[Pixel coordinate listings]

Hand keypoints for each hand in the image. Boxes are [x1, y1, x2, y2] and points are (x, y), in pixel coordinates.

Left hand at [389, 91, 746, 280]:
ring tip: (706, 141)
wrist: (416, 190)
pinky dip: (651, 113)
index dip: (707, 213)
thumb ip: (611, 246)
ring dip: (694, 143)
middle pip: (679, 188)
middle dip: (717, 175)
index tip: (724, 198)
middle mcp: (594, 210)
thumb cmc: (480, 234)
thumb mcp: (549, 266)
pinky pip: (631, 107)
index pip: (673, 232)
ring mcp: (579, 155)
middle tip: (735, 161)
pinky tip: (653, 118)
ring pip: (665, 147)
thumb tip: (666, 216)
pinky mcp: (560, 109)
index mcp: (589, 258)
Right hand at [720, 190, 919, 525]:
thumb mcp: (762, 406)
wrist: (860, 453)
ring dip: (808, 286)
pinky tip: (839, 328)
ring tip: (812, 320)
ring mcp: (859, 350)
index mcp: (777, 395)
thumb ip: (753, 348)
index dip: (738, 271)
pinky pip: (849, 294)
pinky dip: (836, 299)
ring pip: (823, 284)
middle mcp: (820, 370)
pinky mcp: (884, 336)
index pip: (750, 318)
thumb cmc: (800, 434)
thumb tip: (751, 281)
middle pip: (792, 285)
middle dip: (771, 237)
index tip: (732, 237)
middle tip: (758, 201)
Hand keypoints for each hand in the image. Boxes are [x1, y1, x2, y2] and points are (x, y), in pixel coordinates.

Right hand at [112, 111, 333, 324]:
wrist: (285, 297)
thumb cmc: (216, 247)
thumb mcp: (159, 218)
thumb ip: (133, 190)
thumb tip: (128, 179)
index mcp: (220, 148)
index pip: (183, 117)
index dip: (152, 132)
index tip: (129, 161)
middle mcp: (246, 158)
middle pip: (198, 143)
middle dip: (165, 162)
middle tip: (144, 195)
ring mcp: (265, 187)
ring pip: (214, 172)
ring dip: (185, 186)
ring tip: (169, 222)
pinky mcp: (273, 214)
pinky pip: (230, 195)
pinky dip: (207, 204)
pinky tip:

Work task:
Give each entry again, spelled exactly as shown.

Result for this exercise:
Hand keypoints for each hand in the image. Boxes are [x1, y1, x2, y2] and points are (x, y), in pixel coordinates.

Left hand at [389, 91, 746, 280]:
ring tip: (706, 141)
wrist: (416, 190)
pinky dip: (651, 113)
index dip: (707, 213)
thumb ip: (611, 246)
ring dip: (694, 143)
middle pip: (679, 188)
middle dip: (717, 175)
index tip: (724, 198)
middle mcp: (594, 210)
thumb cmc: (480, 234)
thumb mcp: (549, 266)
pinky pip: (631, 107)
index pip: (673, 232)
ring mcp: (579, 155)
middle tip: (735, 161)
pinky tip: (653, 118)
ring pip: (665, 147)
thumb tip: (666, 216)
pinky mcp: (560, 109)
index mcp: (589, 258)
Right hand at [720, 190, 919, 525]:
thumb mcp: (762, 406)
wrist: (860, 453)
ring dip: (808, 286)
pinky tip: (839, 328)
ring tip: (812, 320)
ring mcp: (859, 350)
index mcp: (777, 395)
thumb ip: (753, 348)
index dip: (738, 271)
pinky pip: (849, 294)
pinky dip: (836, 299)
ring pip: (823, 284)
middle mcp: (820, 370)
pinky mcp: (884, 336)
index pip: (750, 318)
thumb cmc: (800, 434)
thumb tip: (751, 281)
middle pip: (792, 285)
middle dip: (771, 237)
index tip: (732, 237)
middle tip: (758, 201)
Hand keypoints for each hand in the image. Boxes are [x1, y1, x2, y2] and points are (x, y), in pixel coordinates.

Right hand at [112, 111, 333, 324]:
wrist: (285, 297)
thumb cmc: (216, 247)
thumb mcp: (159, 218)
thumb ip: (133, 190)
thumb tip: (128, 179)
index mcp: (220, 148)
index pip: (183, 117)
index dip: (152, 132)
index tip: (129, 161)
middle mcp: (246, 158)
middle pip: (198, 143)
middle dip: (165, 162)
middle tip: (144, 195)
ring mcp: (265, 187)
ring pip: (214, 172)
ring dip: (185, 186)
ring tip: (169, 222)
pinky mcp: (273, 214)
pinky pip: (230, 195)
pinky dip: (207, 204)
pinky tip:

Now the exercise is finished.